I was so happy to find this at a yard sale in Rochester mass this summer for 15$

 Its a Weeden model steam Engine. Complete with original oil burner and wick.. i ran a compressor through it and it still works...
 Absolutely shelf worthy imho ..i have it with my industrial revolution stuff
 ..figured id share!


----------



## JustDugIt (Jan 9, 2012)

figured out how to post pics again..sry for the double post


----------



## Plumbata (Jan 9, 2012)

An excellent score for 15 bucks, I'd be ecstatic! I would like to get a functional one to play with someday. You say it works, so is this example complete?


----------



## JustDugIt (Jan 9, 2012)

Yeah plumby its fully functional that little piston whips as well as the wheel thats a little wood handled whistle on the front as well.glad you like it


----------



## AntiqueMeds (Jan 9, 2012)

cool.
 I'd convert it to coal and train hamsters to keep it stoked.


----------



## epackage (Jan 9, 2012)

As good as it gets for $15, did you have a mask and a gun when you got it?[8D]


----------



## andy volkerts (Jan 9, 2012)

> ORIGINAL:  AntiqueMeds
> 
> cool.
> I'd convert it to coal and train hamsters to keep it stoked.

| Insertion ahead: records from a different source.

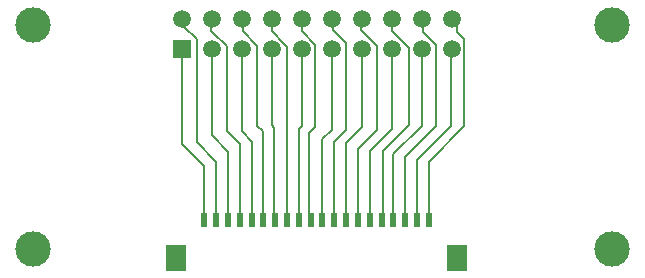
<source format=gbl>
G04*
G04 #@! TF.GenerationSoftware,Altium Limited,Altium Designer,23.9.2 (47)*
G04*
G04 Layer_Physical_Order=2*
G04 Layer_Color=16711680*
%FSLAX44Y44*%
%MOMM*%
G71*
G04*
G04 #@! TF.SameCoordinates,E7A4BE84-EE4C-4B8F-86C3-5DBB0D0320C3*
G04*
G04*
G04 #@! TF.FilePolarity,Positive*
G04*
G01*
G75*
%ADD19C,0.2040*%
%ADD20C,1.5000*%
%ADD21R,1.5000X1.5000*%
%ADD22C,3.0000*%
%ADD23R,1.8000X2.2000*%
%ADD24R,0.6000X1.3000*%
D19*
X158180Y217820D02*
X168400Y207600D01*
X158180Y217820D02*
Y222360D01*
X168400Y120600D02*
Y207600D01*
X155700Y224840D02*
X158180Y222360D01*
X365000Y54541D02*
Y104000D01*
X389000Y214000D02*
X394860Y208140D01*
Y133860D02*
Y208140D01*
X365000Y104000D02*
X394860Y133860D01*
X384300Y224840D02*
X389000Y220140D01*
Y214000D02*
Y220140D01*
X360000Y214000D02*
Y223740D01*
X345000Y54541D02*
Y108000D01*
X371000Y134000D02*
Y203000D01*
X345000Y108000D02*
X371000Y134000D01*
X360000Y214000D02*
X371000Y203000D01*
X358900Y224840D02*
X360000Y223740D01*
X358900Y199440D02*
Y202100D01*
Y133900D02*
Y199440D01*
X333500Y214500D02*
X348000Y200000D01*
Y135000D02*
Y200000D01*
X333500Y214500D02*
Y224840D01*
X308000Y215000D02*
Y224740D01*
X320800Y202200D02*
X320800D01*
X308000Y215000D02*
X320800Y202200D01*
X308000Y224740D02*
X308100Y224840D01*
X282700D02*
X284000Y223540D01*
Y215000D02*
Y223540D01*
X295000Y131000D02*
Y204000D01*
X284000Y215000D02*
X295000Y204000D01*
X257300Y214700D02*
Y224840D01*
Y214700D02*
X269000Y203000D01*
X231900Y214374D02*
Y224840D01*
Y214374D02*
X242460Y203814D01*
Y203814D02*
X245000Y201274D01*
X242460Y203814D02*
Y203814D01*
X206500Y224840D02*
X207720Y223620D01*
Y214280D02*
Y223620D01*
Y214280D02*
X220000Y202000D01*
Y134521D02*
Y202000D01*
X182195Y213000D02*
X182474D01*
X181000Y224740D02*
X181100Y224840D01*
X181000Y214195D02*
Y224740D01*
Y214195D02*
X182195Y213000D01*
X193800Y199440D02*
Y201674D01*
X182474Y213000D02*
X193800Y201674D01*
X193800Y130200D02*
Y199440D01*
Y130200D02*
X205000Y119000D01*
Y54541D02*
Y119000D01*
X193800Y199440D02*
X193800Y199440D01*
X175000Y54541D02*
X175000Y54541D01*
Y100000D01*
X155700Y119300D02*
Y199440D01*
Y119300D02*
X175000Y100000D01*
X231900Y135100D02*
Y203100D01*
X206500Y199440D02*
Y203500D01*
Y129500D02*
Y199440D01*
X181100D02*
Y206068D01*
Y126210D02*
Y199440D01*
X257300Y134300D02*
Y202700D01*
X355000Y54541D02*
X355000Y54541D01*
Y105000D01*
X384000Y134000D01*
Y202681D01*
X269000Y133000D02*
Y203000D01*
X185000Y54541D02*
X185000Y54541D01*
Y104000D01*
X168400Y120600D02*
X185000Y104000D01*
X335000Y54541D02*
Y110000D01*
X358900Y133900D01*
X320800Y130800D02*
Y202200D01*
X181100Y126210D02*
X195155Y112155D01*
X195000Y112000D02*
X195155Y112155D01*
X195000Y54541D02*
Y112000D01*
X333500Y131500D02*
Y201674D01*
X282700Y130837D02*
Y203300D01*
X234380Y55161D02*
Y132620D01*
X231900Y135100D02*
X234380Y132620D01*
Y55161D02*
X235000Y54541D01*
X305000Y115000D02*
X320800Y130800D01*
X245000Y54541D02*
Y201274D01*
X325000Y54541D02*
X326000Y55541D01*
Y113000D01*
X348000Y135000D01*
X315000Y54541D02*
Y113000D01*
X315000Y54541D02*
X315000Y54541D01*
Y113000D02*
X333500Y131500D01*
X305000Y54541D02*
Y115000D01*
X295000Y120000D02*
X308100Y133100D01*
X295000Y54541D02*
Y120000D01*
X308100Y133100D02*
Y201900D01*
X285000Y121000D02*
X295000Y131000D01*
X285000Y54541D02*
Y121000D01*
X275000Y123137D02*
X282700Y130837D01*
X275000Y54541D02*
Y123137D01*
X255000Y132000D02*
X257300Y134300D01*
X255000Y54541D02*
Y132000D01*
X264000Y55541D02*
Y128000D01*
Y55541D02*
X265000Y54541D01*
X264000Y128000D02*
X269000Y133000D01*
X215000Y54541D02*
Y121000D01*
X206500Y129500D02*
X215000Y121000D01*
X225000Y54541D02*
Y129521D01*
X220000Y134521D02*
X225000Y129521D01*
D20*
X155700Y224840D02*
D03*
X231900D02*
D03*
X206500D02*
D03*
X308100D02*
D03*
X282700D02*
D03*
X384300D02*
D03*
X358900D02*
D03*
X206500Y199440D02*
D03*
X231900D02*
D03*
X282700D02*
D03*
X308100D02*
D03*
X358900D02*
D03*
X384300D02*
D03*
X257300Y224840D02*
D03*
X181100D02*
D03*
X333500D02*
D03*
X181100Y199440D02*
D03*
X257300D02*
D03*
X333500D02*
D03*
D21*
X155700D02*
D03*
D22*
X520000Y30000D02*
D03*
Y220000D02*
D03*
X30000D02*
D03*
Y30000D02*
D03*
D23*
X151000Y22041D02*
D03*
X389000D02*
D03*
D24*
X335000Y54541D02*
D03*
X325000D02*
D03*
X345000D02*
D03*
X355000D02*
D03*
X365000D02*
D03*
X305000D02*
D03*
X295000D02*
D03*
X315000D02*
D03*
X285000D02*
D03*
X275000D02*
D03*
X265000D02*
D03*
X255000D02*
D03*
X245000D02*
D03*
X235000D02*
D03*
X225000D02*
D03*
X215000D02*
D03*
X205000D02*
D03*
X195000D02*
D03*
X185000D02*
D03*
X175000D02*
D03*
M02*

</source>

 []  Gotta love it!! tha humour I mean!!!


----------



## beendiggin (Jan 9, 2012)

You could run a tumbler with it if you like bottles a little cleaner.  That's a cool find.


----------



## JOETHECROW (Jan 9, 2012)

Really cool and interesting! Great find for sure.


----------



## JustDugIt (Jan 10, 2012)

lol hampster train or a tumbler that can run some of those small green sample oil bottles clean hmmmmmm decisions decisions ...
 Great ideas guys im glad you liked it..i also have a nice copper pressure guage and some other cool stuff im gonna toss on here..i missed this feedback its nice to see other peoples reactions to your dust collectors =)


----------



## Brains (Jan 10, 2012)

really cool, thanks for sharing


----------



## ironmountain (Jan 11, 2012)

that is so cool looking.


----------



## RED Matthews (Jan 11, 2012)

Hi Just dug it;  My brother Harry Matthews has a homepage system for his old engines and tractors.  Harry's Old Engine.

 I have a collection of about 15 old toy steam engines of various brands and cover a wide range of years constructed.  I have given some thought to selling all of them - but successfully put it off.  Some of these are ready to run.  I am just lacking the time to play with them.   RED Matthews


----------